The  12-year veteran Wal-Mart employee was fired after she fell and broke her wrist while stacking merchandise at the store. The reason given for Richardson’s termination was “demonstrated unsafe work practices which resulted in an accident.”

The appeals court earlier this month upheld the dismissal of Richardson’s case without a trial, essentially finding that no reasonable person could conclude that Richardson was a victim of age discrimination.

The court observed that the supervisor who made the inflammatory remarks, Adam Eschtruth, was transferred to another Wal-Mart store four months before Richardson’s dismissal and Riichardson failed to produce evidence that Eschtruth had any input in the decision to terminate her employment. The Court found that Eschtruth “was not involved in the firing decision” and “his statements do not qualify as direct evidence of age discrimination.”

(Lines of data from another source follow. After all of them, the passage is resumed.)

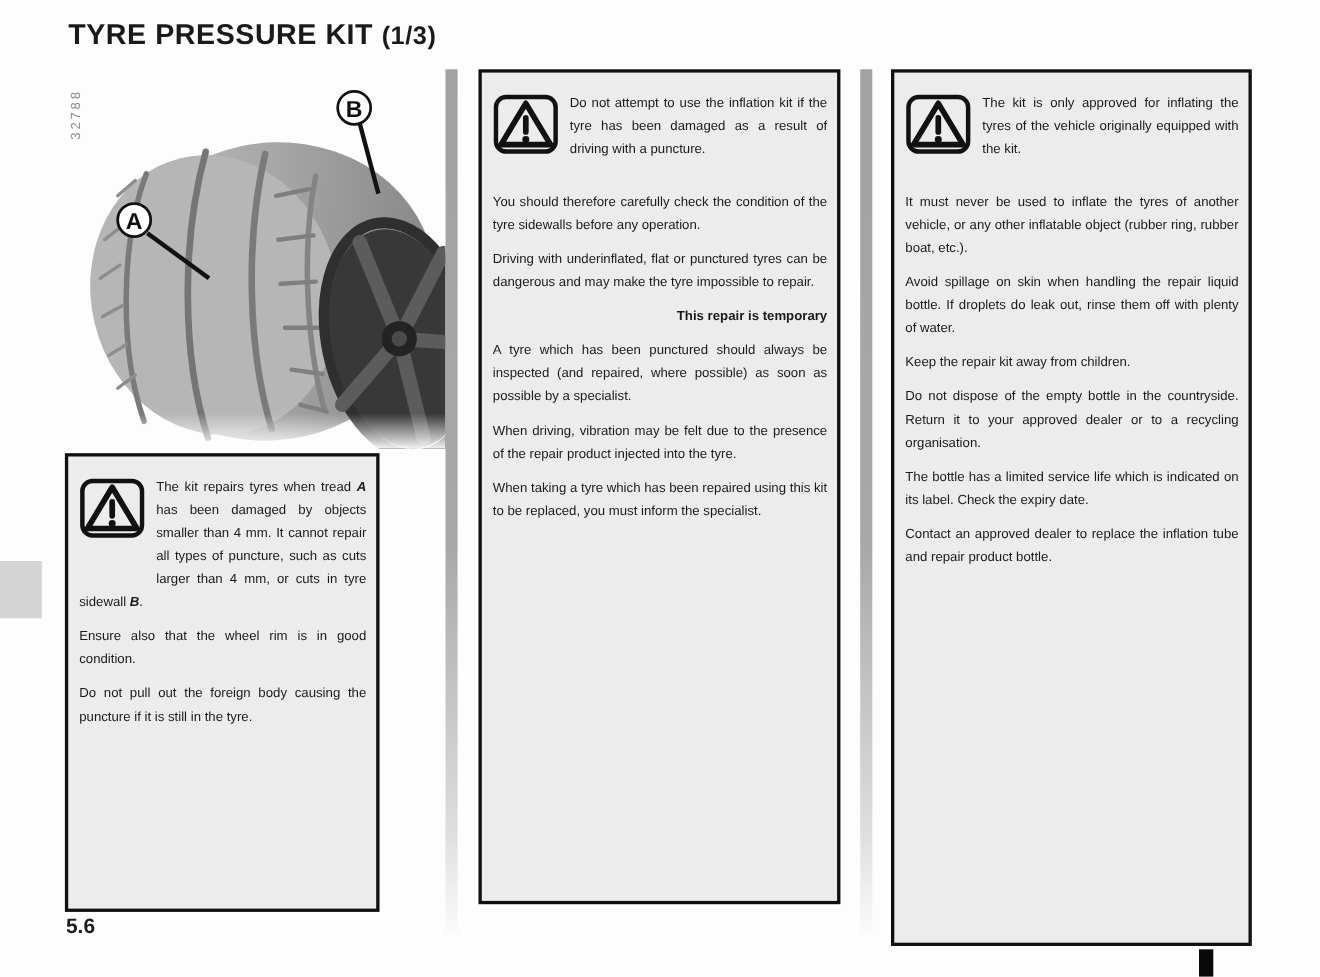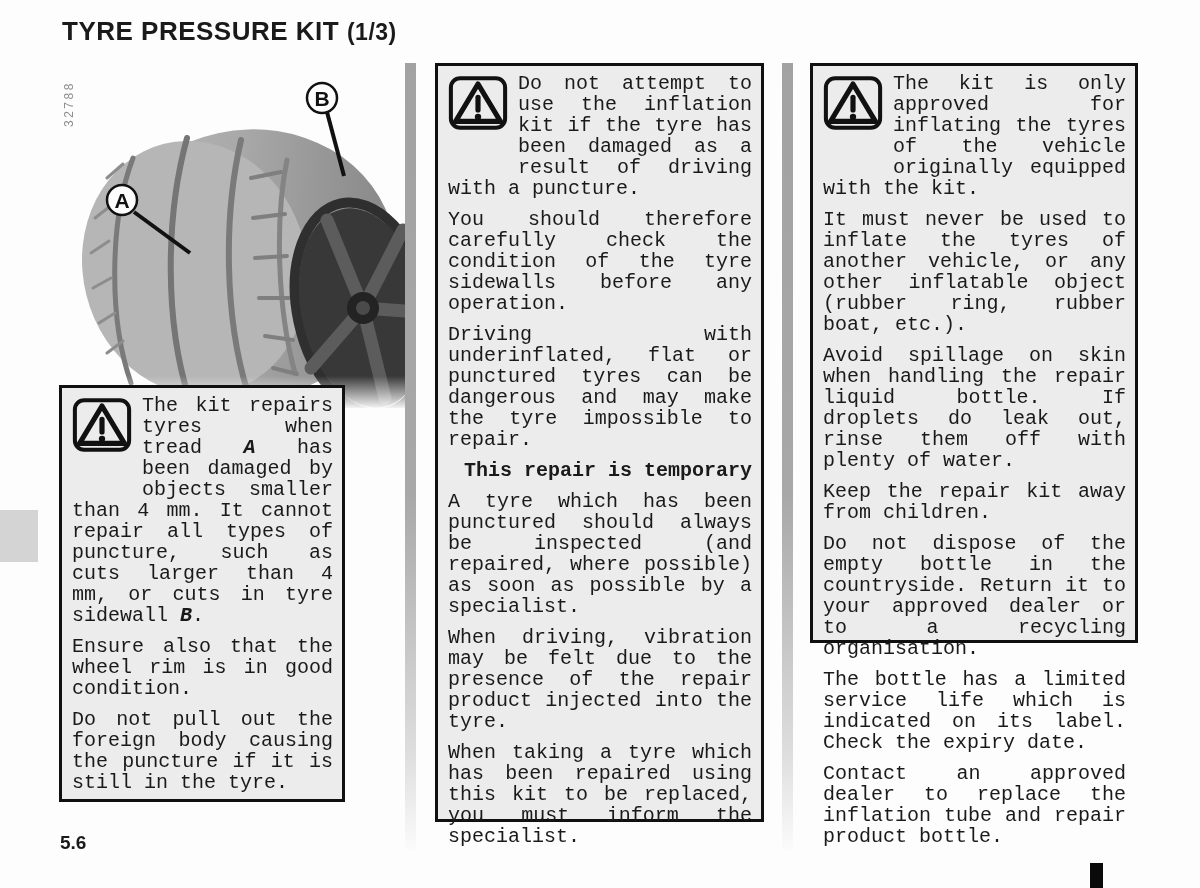--- a/index.html
+++ b/index.html
@@ -30,8 +30,8 @@
   .sep2{left:782px;}
   .wbox{
     position:absolute;background:#ececec;border:3px solid #101010;
-    box-sizing:border-box;padding:7px 9px 10px 10px;
-    font-size:20px;line-height:21px;text-align:justify;font-family:Liberation Mono, monospace;
+    box-sizing:border-box;padding:17px 9px 10px 10px;
+    font-size:12px;line-height:21px;text-align:justify;
   }
   .wbox p{margin:0 0 10px 0;}
   .wbox p.head{font-weight:bold;text-align:right;}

Of course there was other evidence, including the questionable reason cited for Richardson’s dismissal.

Store manager Mark Darby fired Richardson after he and two other store managers reviewed a surveillance video of Richardson’s fall. They concluded that Richardson created a safety hazard due to improper placement of equipment. Furthermore, they faulted her for failing to look behind when she walked backward and tripped on a piece of equipment.

Richardson argued that Wal-Mart management began mistreating her in 2012 because of her age. Among other things, she said Darby “humiliated” and “taunted and shamed her” by screaming at her in front of a vendor. Moreover, she said Darby and Eschtruth treated two younger associates more favorably than her.

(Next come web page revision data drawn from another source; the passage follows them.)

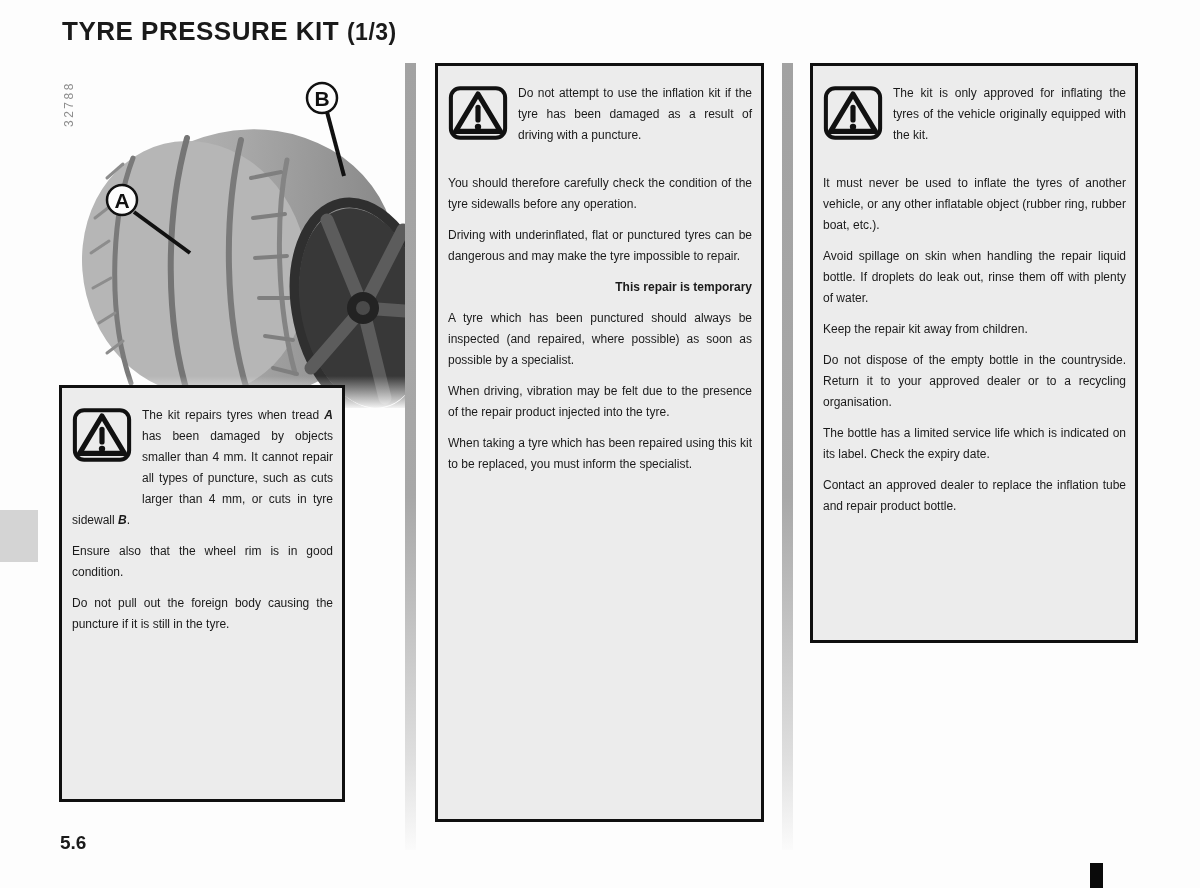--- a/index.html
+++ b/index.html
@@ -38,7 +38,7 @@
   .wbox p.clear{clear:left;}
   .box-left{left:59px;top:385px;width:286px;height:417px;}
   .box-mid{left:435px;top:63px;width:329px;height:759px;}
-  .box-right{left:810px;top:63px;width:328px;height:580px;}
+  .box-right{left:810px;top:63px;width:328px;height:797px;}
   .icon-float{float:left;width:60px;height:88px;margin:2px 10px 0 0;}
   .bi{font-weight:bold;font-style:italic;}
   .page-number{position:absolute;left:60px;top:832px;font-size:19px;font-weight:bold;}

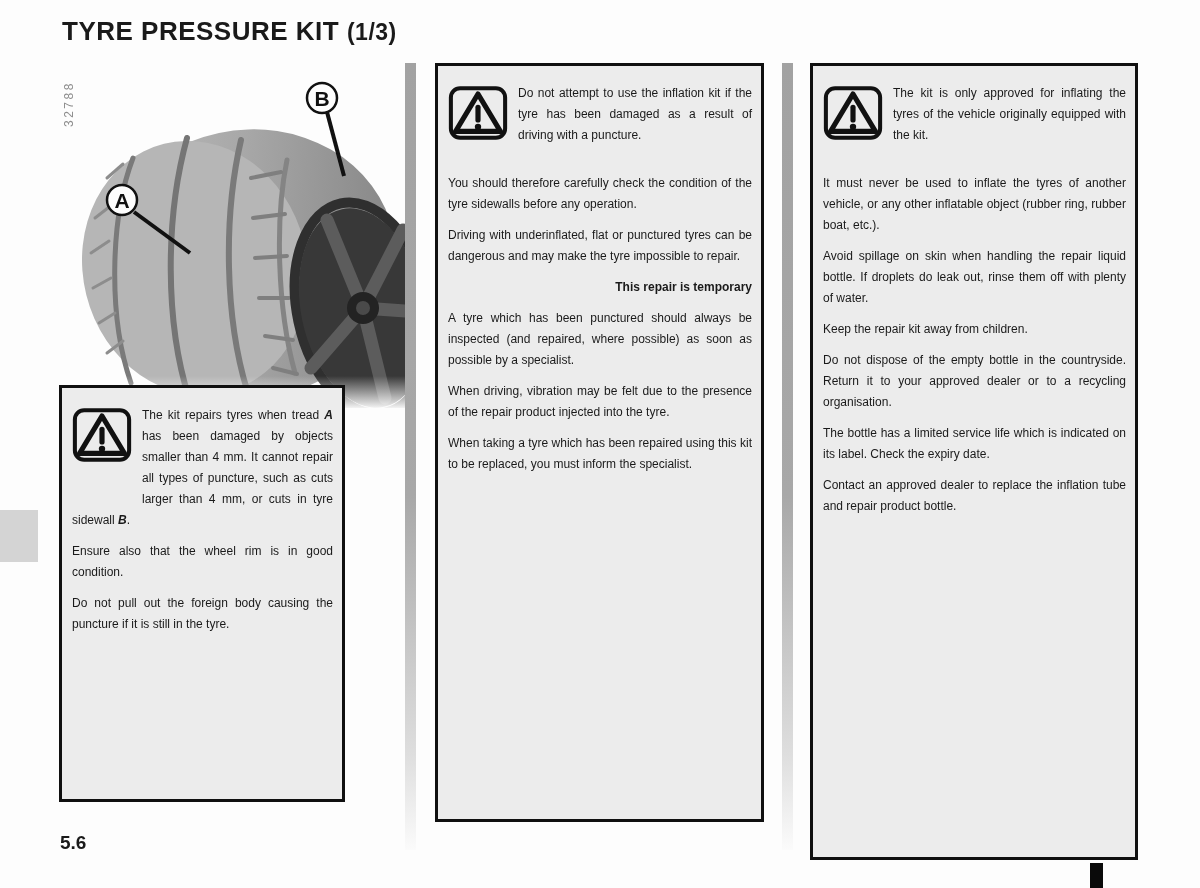--- a/index.html
+++ b/index.html
@@ -36,7 +36,7 @@
   .wbox p{margin:0 0 10px 0;}
   .wbox p.head{font-weight:bold;text-align:right;}
   .wbox p.clear{clear:left;}
-  .box-left{left:59px;top:385px;width:286px;height:417px;}
+  .box-left{left:59px;top:412px;width:286px;height:417px;}
   .box-mid{left:435px;top:63px;width:329px;height:759px;}
   .box-right{left:810px;top:63px;width:328px;height:797px;}
   .icon-float{float:left;width:60px;height:88px;margin:2px 10px 0 0;}

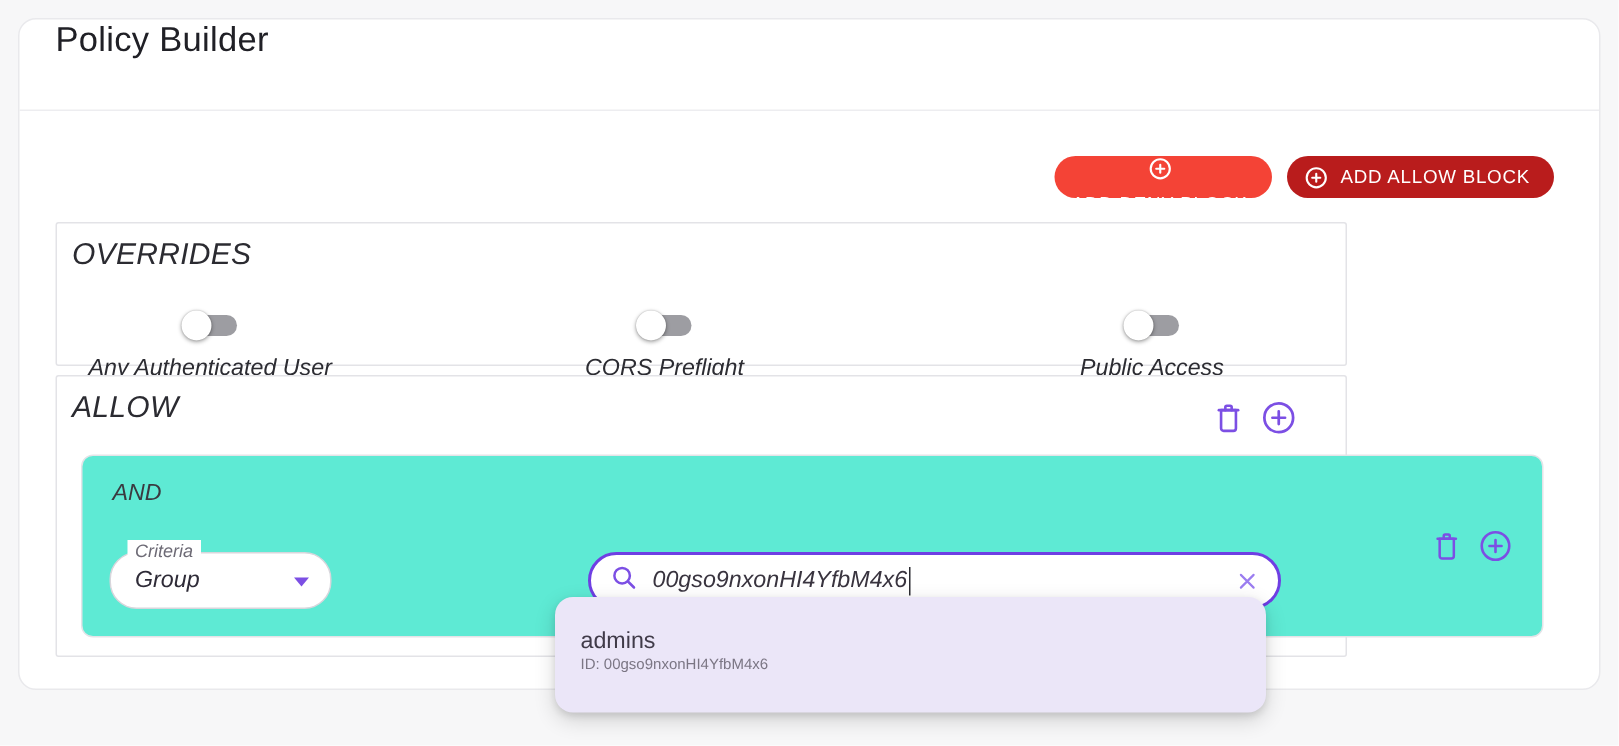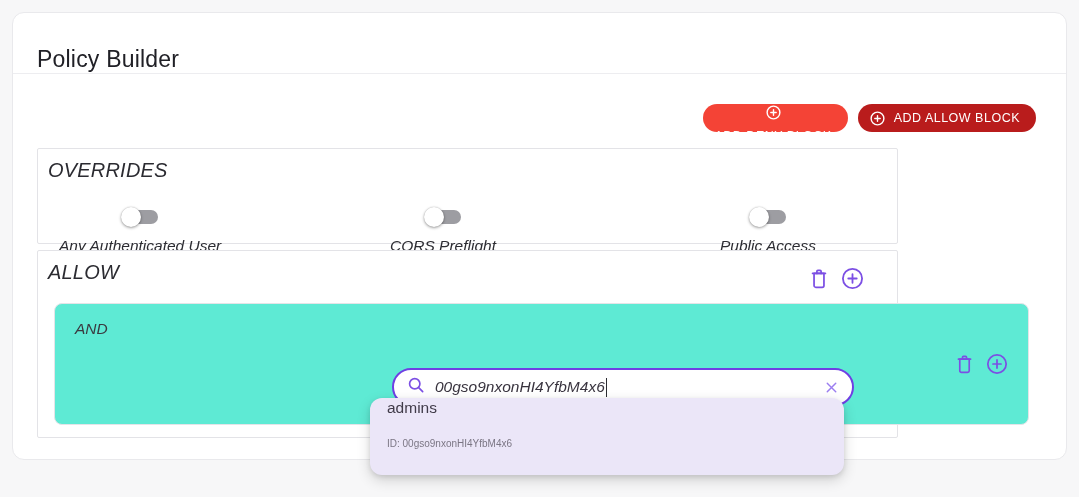--- a/index.html
+++ b/index.html
@@ -21,7 +21,7 @@
   .card-header {
     position:absolute; left:0; top:0; right:0; height:61px;
     border-bottom:1px solid #ededf0;
-    display:flex; align-items:flex-end; padding-left:24px;
+    display:flex; align-items:flex-start; padding-left:24px;
   }
   .card-title { font-size:23px; font-weight:500; color:#202026; letter-spacing:.2px; }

She also said Eschtruth asked her several times during her evaluation  when she was going to “quit” or “leave”  Wal-Mart, to which Richardson responded, “When I can no longer walk.”

According to the appeals court, Richardson’s evaluations were generally positive. However, she received three “written coachings” over a period of 12 years. These involved an alleged attempt to influence the exchange of her daughter’s computer, failure to properly package a hazardous-material item and four unscheduled absences (due to illness) within six months.

The case is Richardson v. Walmart Stores, Inc.,  6th Cir., No. 15-1142,  (Sept. 9, 2016).